GETTING ON BOARD

It might not take much convincing, because investors are catching on to the fact that agriculture is one of the most fertile labs for innovation. In fact, Goldberg said, the RAPID team has been talking to potential backers in Israel (the birthplace of drip irrigation, incidentally).

Not all growers embrace high tech, said UC Merced Professor Viers, an agro-ecology expert who helped cultivate the RAPID co-robotics project from a small seed grant about four years ago.

“Some folks say, ‘There is no way in my lifetime this is ever going to be a thing, so I don’t care,’” Viers said. “On the other end of the spectrum, I know a local grower who lost a top technologist who left to start his own robotics company. That is a data point of confirmation that, in fact, this is the direction things are going.”
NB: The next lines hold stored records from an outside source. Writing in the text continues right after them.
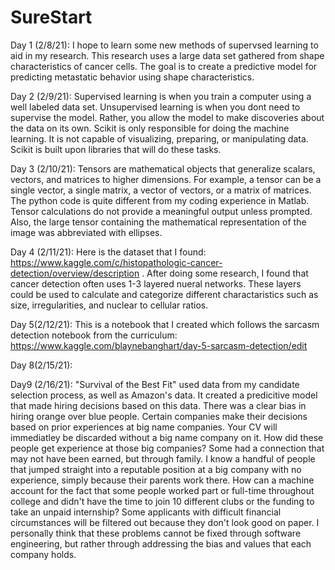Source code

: # SureStart
Day 1 (2/8/21): I hope to learn some new methods of supervsed learning to aid in my research. This research uses a large data set gathered from shape characteristics of cancer cells. The goal is to create a predictive model for predicting metastatic behavior using shape characteristics. 

Day 2 (2/9/21): Supervised learning is when you train a computer using a well labeled data set. Unsupervised learning is when you dont need to supervise the model. Rather, you allow the model to make discoveries about the data on its own. Scikit is only responsible for doing the machine learning. It is not capable of visualizing, preparing, or manipulating data. Scikit is built upon libraries that will do these tasks.

Day 3 (2/10/21): Tensors are mathematical objects that generalize scalars, vectors, and matrices to higher dimensions. For example, a tensor can be a single vector, a single matrix, a vector of vectors, or a matrix of matrices. The python code is quite different from my coding experience in Matlab. Tensor calculations do not provide a meaningful output unless prompted. Also, the large tensor containing the mathematical representation of the image was abbreviated with ellipses. 

Day 4 (2/11/21): Here is the dataset that I found: https://www.kaggle.com/c/histopathologic-cancer-detection/overview/description . After doing some research, I found that cancer detection often uses 1-3 layered nueral networks. These layers could be used to calculate and categorize different charactaristics such as size, irregularities, and nuclear to cellular ratios. 

Day 5(2/12/21): This is a notebook that I created which follows the sarcasm detection notebook from the curriculum: https://www.kaggle.com/blaynebanghart/day-5-sarcasm-detection/edit

Day 8(2/15/21): 

Day9 (2/16/21): "Survival of the Best Fit" used data from my candidate selection process, as well as Amazon's data. It created a predicitive model that made hiring decisions based on this data. There was a clear bias in hiring orange over blue people. Certain companies make their decisions based on prior experiences at big name companies. Your CV will immediatley be discarded without a big name company on it. How did these people get experience at those big companies? Some had a connection that may not have been earned, but through family. I know a handful of people that jumped straight into a reputable position at a big company with no experience, simply because their parents work there. How can a machine account for the fact that some people worked part or full-time throughout college and didn't have the time to join 10 different clubs or the funding to take an unpaid internship? Some applicants with difficult financial circumstances will be filtered out because they don't look good on paper. I personally think that these problems cannot be fixed through software engineering, but rather through addressing the bias and values that each company holds.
Viers was referring to Bowles Farming Company in Los Banos, run by Cannon Michael, a friend of the RAPID team. Michael said he is excited to see what his former technologist and the RAPID team come up with. At the same time, he is cautious about adopting every shiny new invention on the market.

“Our thing with technology is there has got to be a clear application and you have to use the most cost-effective tool for the job,” said Michael, whose farm is already pretty tech-forward and, for example, is looking at prototyping an intelligent crop weeding system.